=== What the exercise asks ===
Render the lines of all the rows below as one numbered list, skipping blank lines. Leave the pictures out.

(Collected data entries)
** start **

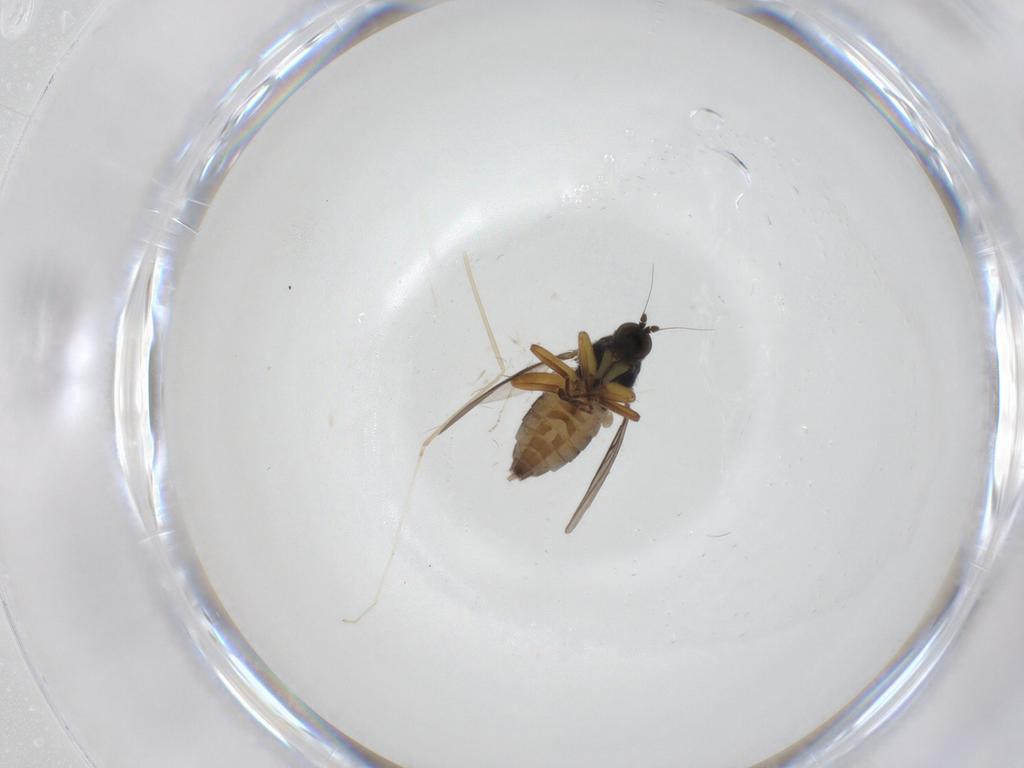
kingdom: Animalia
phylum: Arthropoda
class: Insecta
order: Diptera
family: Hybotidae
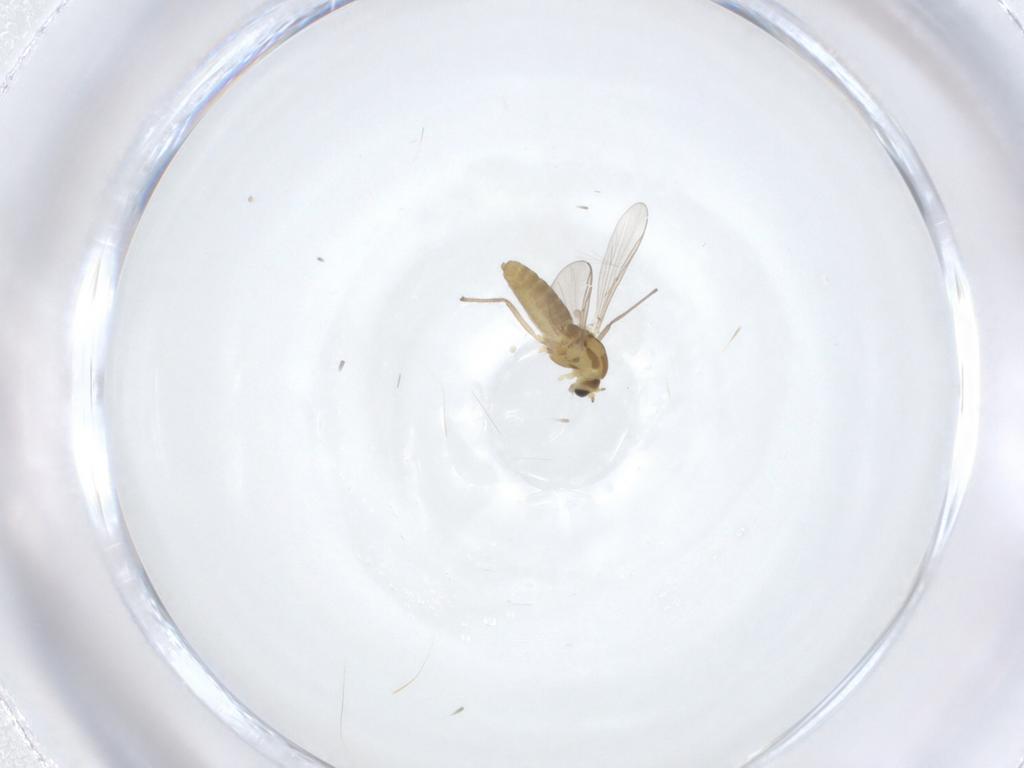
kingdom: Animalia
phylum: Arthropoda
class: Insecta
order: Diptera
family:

** end **

=== Task answer ===
1. kingdom: Animalia
2. phylum: Arthropoda
3. class: Insecta
4. order: Diptera
5. family: Hybotidae
6. kingdom: Animalia
7. phylum: Arthropoda
8. class: Insecta
9. order: Diptera
10. family:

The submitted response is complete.